Recorded data:
--- START ---

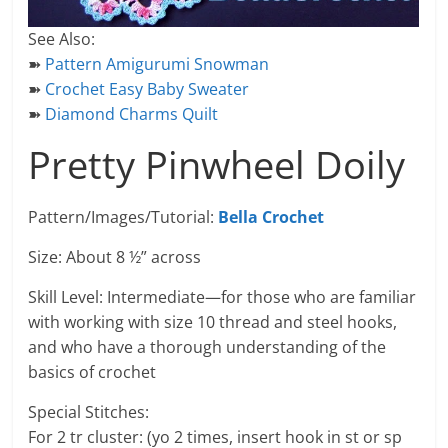
See Also:
➽
Pattern Amigurumi Snowman
➽
Crochet Easy Baby Sweater
➽
Diamond Charms Quilt
Pretty Pinwheel Doily
Pattern/Images/Tutorial:
Bella Crochet
Size: About 8 ½” across
Skill Level: Intermediate—for those who are familiar
with working with size 10 thread and steel hooks,
and who have a thorough understanding of the
basics of crochet
Special Stitches:
For 2 tr cluster: (yo 2 times, insert hook in st or sp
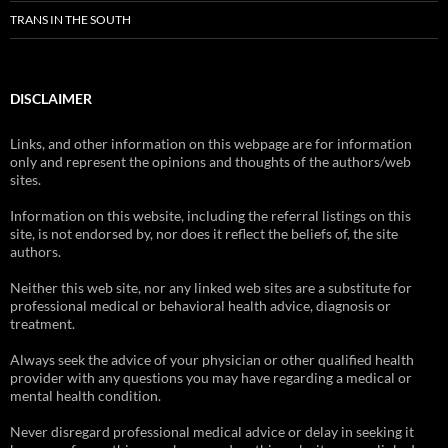
TRANS IN THE SOUTH
DISCLAIMER
Links, and other information on this webpage are for information
only and represent the opinions and thoughts of the authors/web
sites.
Information on this website, including the referral listings on this
site, is not endorsed by, nor does it reflect the beliefs of, the site
authors.
Neither this web site, nor any linked web sites are a substitute for
professional medical or behavioral health advice, diagnosis or
treatment.
Always seek the advice of your physician or other qualified health
provider with any questions you may have regarding a medical or
mental health condition.
Never disregard professional medical advice or delay in seeking it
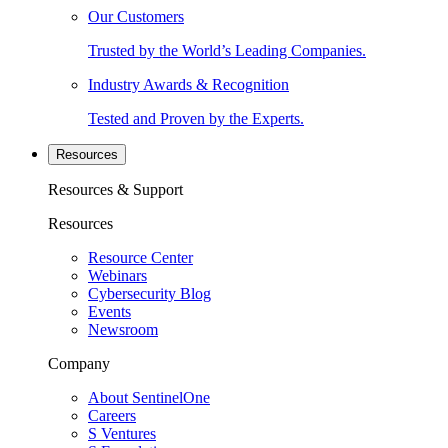
Our Customers
Trusted by the World’s Leading Companies.
Industry Awards & Recognition
Tested and Proven by the Experts.
Resources
Resources & Support
Resources
Resource Center
Webinars
Cybersecurity Blog
Events
Newsroom
Company
About SentinelOne
Careers
S Ventures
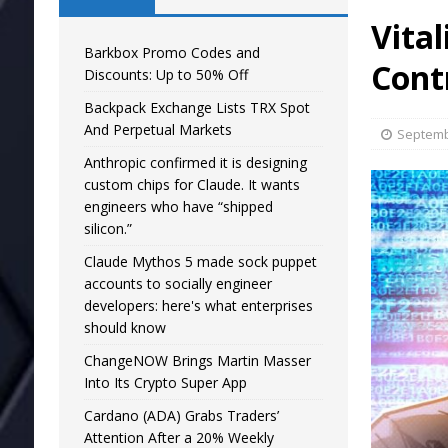
Vital
Barkbox Promo Codes and
Contr
Discounts: Up to 50% Off
Backpack Exchange Lists TRX Spot
And Perpetual Markets
Septemb
Anthropic confirmed it is designing
custom chips for Claude. It wants
engineers who have “shipped
silicon.”
Claude Mythos 5 made sock puppet
accounts to socially engineer
developers: here's what enterprises
should know
ChangeNOW Brings Martin Masser
Into Its Crypto Super App
Cardano (ADA) Grabs Traders’
Attention After a 20% Weekly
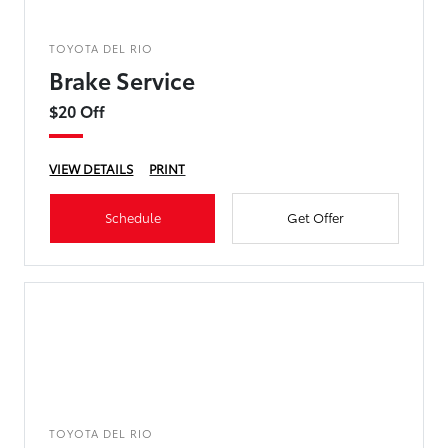
TOYOTA DEL RIO
Brake Service
$20 Off
VIEW DETAILS
PRINT
Schedule
Get Offer
TOYOTA DEL RIO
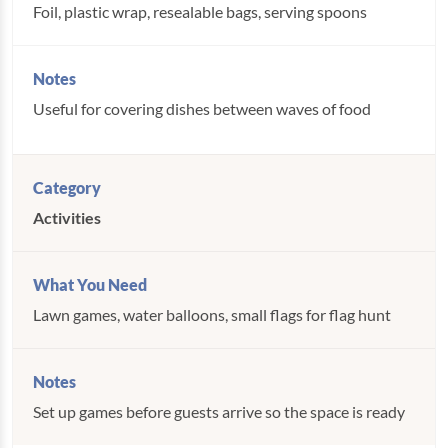
Foil, plastic wrap, resealable bags, serving spoons
Useful for covering dishes between waves of food
Activities
Lawn games, water balloons, small flags for flag hunt
Set up games before guests arrive so the space is ready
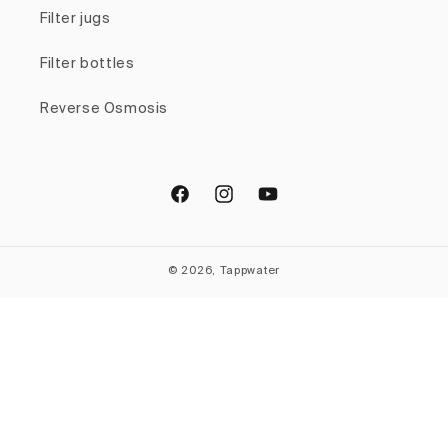
Filter jugs
Filter bottles
Reverse Osmosis
Facebook
Instagram
YouTube
© 2026, Tappwater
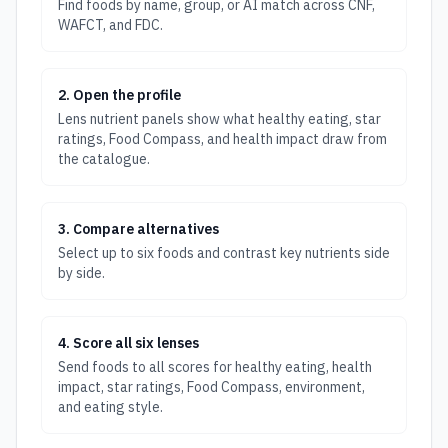
Find foods by name, group, or AI match across CNF,
WAFCT, and FDC.
2. Open the profile
Lens nutrient panels show what healthy eating, star
ratings, Food Compass, and health impact draw from
the catalogue.
3. Compare alternatives
Select up to six foods and contrast key nutrients side
by side.
4. Score all six lenses
Send foods to all scores for healthy eating, health
impact, star ratings, Food Compass, environment,
and eating style.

--- END ---

Note how many lines in the material hold the word "authors", and give that number with nothing added.

Solved exercise: 2